JR: Nick Drake is one of the good guys that got ate-up by a system that continues to exploit his music.

CB: The Len's Lounge lineup has stabilized, the band is performing more frequently, the rehearsal space is up and running. You seem to be moving in a positive direction these days.

JR: The way it works is you put a band together, and they gel. This band is starting to gel right now, which is really nice. You're right, right now it's really coming together. But three years ago when it was me, Tom Callahan on bass, John Renner and Chris Carero on guitar, and Chris Brown on drums, that was a rock-solid lineup for three years. We played bars because we weren't welcome in clubs.

CB: You've mentioned to me before that what's happening with Len's Lounge now reminds you of 1987. What made that year cool for you and the band?

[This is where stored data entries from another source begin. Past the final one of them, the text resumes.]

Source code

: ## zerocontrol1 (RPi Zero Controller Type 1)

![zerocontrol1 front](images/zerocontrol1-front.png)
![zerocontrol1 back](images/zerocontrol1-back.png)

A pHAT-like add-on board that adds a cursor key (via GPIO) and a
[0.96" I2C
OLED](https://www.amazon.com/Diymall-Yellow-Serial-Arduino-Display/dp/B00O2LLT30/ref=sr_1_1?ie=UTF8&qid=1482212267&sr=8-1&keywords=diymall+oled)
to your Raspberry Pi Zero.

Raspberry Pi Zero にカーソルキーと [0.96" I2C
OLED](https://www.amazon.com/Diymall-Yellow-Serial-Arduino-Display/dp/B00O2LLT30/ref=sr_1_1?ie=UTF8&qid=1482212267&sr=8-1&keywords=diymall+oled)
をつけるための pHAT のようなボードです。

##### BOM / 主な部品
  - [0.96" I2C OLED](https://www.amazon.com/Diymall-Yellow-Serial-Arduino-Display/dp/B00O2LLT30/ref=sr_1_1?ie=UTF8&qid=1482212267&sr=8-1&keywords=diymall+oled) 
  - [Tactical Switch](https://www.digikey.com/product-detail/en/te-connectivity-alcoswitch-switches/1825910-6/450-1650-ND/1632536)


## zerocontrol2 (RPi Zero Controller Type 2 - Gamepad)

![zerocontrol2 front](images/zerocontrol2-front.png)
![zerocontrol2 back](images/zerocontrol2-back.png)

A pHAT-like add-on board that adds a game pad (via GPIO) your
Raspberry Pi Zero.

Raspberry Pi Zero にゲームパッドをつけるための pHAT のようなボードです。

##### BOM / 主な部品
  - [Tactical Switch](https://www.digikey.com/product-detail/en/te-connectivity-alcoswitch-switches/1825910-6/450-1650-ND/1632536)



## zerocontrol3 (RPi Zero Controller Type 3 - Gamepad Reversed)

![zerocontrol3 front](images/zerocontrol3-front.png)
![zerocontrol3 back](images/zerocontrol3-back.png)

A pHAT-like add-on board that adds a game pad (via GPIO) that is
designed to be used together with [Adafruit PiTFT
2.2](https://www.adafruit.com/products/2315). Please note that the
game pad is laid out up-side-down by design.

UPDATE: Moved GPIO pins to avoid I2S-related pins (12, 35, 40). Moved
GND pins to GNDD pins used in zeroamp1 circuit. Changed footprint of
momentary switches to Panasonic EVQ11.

JR: Len's Lounge wasn't around then, but to me, when I moved to this town in late '85 from living in the back of my van in Rochester, N.Y., it just seemed so wide open. New Wave was dead. Punk music was definitely still smoldering, but it was only underground, all those L.A. bands. The local scene was just a bunch of people doing a whole lot of different stuff. You had Doc and the Pods doing Surf-Pop, the Afghan Whigs inventing something totally new and Liquid Hippos, who were a grungy Pop band. None of the music was really very similar. People were more than happy to share gigs with you, regardless of the style, as long as it was done honestly and with conviction. That's what it feels like now, I guess. There are all of these bands now, all a little bit different, and they're all not haggling over door fees, and stuff that years down the road no one's going to give two pisses about. (laughs) There were some lean years where Len's Lounge really didn't fit in very well and, quite frankly, didn't feel very welcome, either. But we certainly do now.